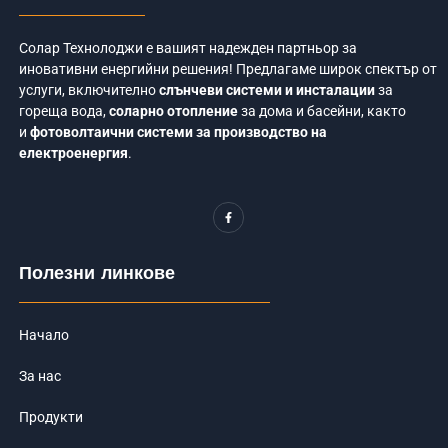
Солар Технолоджи е вашият надежден партньор за
иновативни енергийни решения! Предлагаме широк спектър от
услуги, включително
слънчеви системи и инсталации
за
гореща вода,
соларно отопление
за дома и басейни, както
и
фотоволтаични системи за производство на
електроенергия
.
F
a
c
e
b
o
Полезни линкове
o
k
-
f
Начало
За нас
Продукти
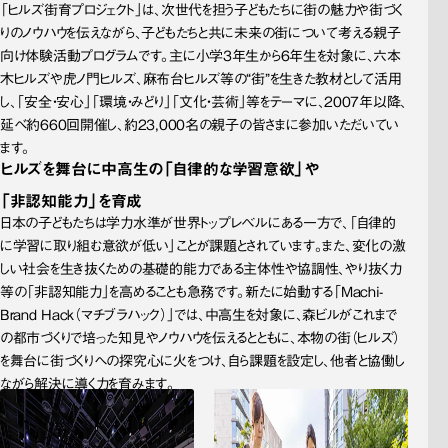
「ヒルズ街育プロジェクト」は、次世代を担う子どもたちに街の魅力や街づく
りのノウハウを伝えながら、子どもたちと共に未来の街について考える親子
向け体験活動プログラムです。主に小学3年生から6年生を対象に、六本
木ヒルズや虎ノ門ヒルズ、麻布台ヒルズ等の“街”を生きた教材として活用
し、「安全・安心」「環境・みどり」「文化・芸術」等をテーマに、2007年以降、
延べ約660回開催し、約23,000名の親子の皆さまに参加いただいてい
ます。
ヒルズを
舞台に
中高生の
「自律的な
学習意欲」や
「非認知能力」を
育成
日本の子どもたちは学力水準が世界トップレベルにある一方で、「自律的
に学習に取り組む意欲が低い」ことが課題とされています。また、変化の激
しい社会を生き抜くための基礎的能力である主体性や協調性、やり抜く力
等の「非認知能力」を高めることも急務です。新たに始動する「Machi-
Brand Hack（マチブラハック）」では、中高生を対象に、森ビルがこれまで
の都市づくりで培った知見やノウハウを伝えるとともに、本物の街（ヒルズ）
を舞台に街づくりへの探究心に火をつけ、自ら課題を設定し、他者と協働し
ながら解決に導く力を育みます。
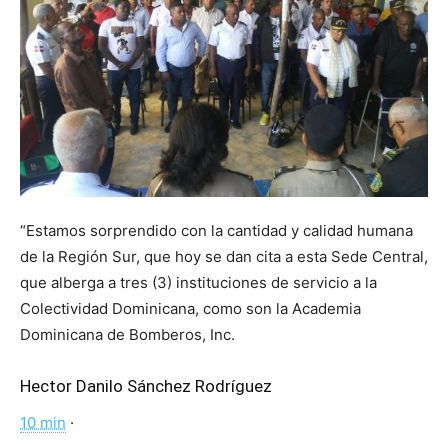
“Estamos sorprendido con la cantidad y calidad humana
de la Región Sur, que hoy se dan cita a esta Sede Central,
que alberga a tres (3) instituciones de servicio a la
Colectividad Dominicana, como son la Academia
Dominicana de Bomberos, Inc.
Hector Danilo Sánchez Rodríguez
10 min
·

------------------------------------------------

Reproduce the text of all the items above, swapping "Sede Central" for "Oficina Central" everywhere it appears and keeping everything else unchanged. Omit the pictures.

Солар Технолоджи е вашият надежден партньор за
иновативни енергийни решения! Предлагаме широк спектър от
услуги, включително
слънчеви системи и инсталации
за
гореща вода,
соларно отопление
за дома и басейни, както
и
фотоволтаични системи за производство на
електроенергия
.
F
a
c
e
b
o
Полезни линкове
o
k
-
f
Начало
За нас
Продукти
「ヒルズ街育プロジェクト」は、次世代を担う子どもたちに街の魅力や街づく
りのノウハウを伝えながら、子どもたちと共に未来の街について考える親子
向け体験活動プログラムです。主に小学3年生から6年生を対象に、六本
木ヒルズや虎ノ門ヒルズ、麻布台ヒルズ等の“街”を生きた教材として活用
し、「安全・安心」「環境・みどり」「文化・芸術」等をテーマに、2007年以降、
延べ約660回開催し、約23,000名の親子の皆さまに参加いただいてい
ます。
ヒルズを
舞台に
中高生の
「自律的な
学習意欲」や
「非認知能力」を
育成
日本の子どもたちは学力水準が世界トップレベルにある一方で、「自律的
に学習に取り組む意欲が低い」ことが課題とされています。また、変化の激
しい社会を生き抜くための基礎的能力である主体性や協調性、やり抜く力
等の「非認知能力」を高めることも急務です。新たに始動する「Machi-
Brand Hack（マチブラハック）」では、中高生を対象に、森ビルがこれまで
の都市づくりで培った知見やノウハウを伝えるとともに、本物の街（ヒルズ）
を舞台に街づくりへの探究心に火をつけ、自ら課題を設定し、他者と協働し
ながら解決に導く力を育みます。
“Estamos sorprendido con la cantidad y calidad humana
de la Región Sur, que hoy se dan cita a esta Oficina Central,
que alberga a tres (3) instituciones de servicio a la
Colectividad Dominicana, como son la Academia
Dominicana de Bomberos, Inc.
Hector Danilo Sánchez Rodríguez
10 min
·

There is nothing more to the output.